* [ACTION ITEM] Please restate word for word only the lines that start at the one containing "Bundesliga zu spielen" and continue to the final line of the material.
▬▬▬▬▬▬
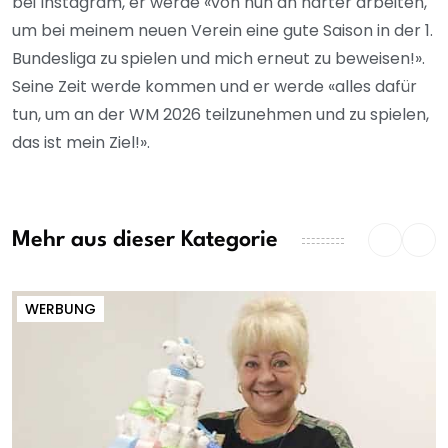
bei Instagram, er werde «von nun an härter arbeiten,
um bei meinem neuen Verein eine gute Saison in der 1.
Bundesliga zu spielen und mich erneut zu beweisen!».
Seine Zeit werde kommen und er werde «alles dafür
tun, um an der WM 2026 teilzunehmen und zu spielen,
das ist mein Ziel!».
Mehr aus dieser Kategorie
WERBUNG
▬▬▬▬▬▬
* [TASK SOLUTION]
Bundesliga zu spielen und mich erneut zu beweisen!».
Seine Zeit werde kommen und er werde «alles dafür
tun, um an der WM 2026 teilzunehmen und zu spielen,
das ist mein Ziel!».
Mehr aus dieser Kategorie
WERBUNG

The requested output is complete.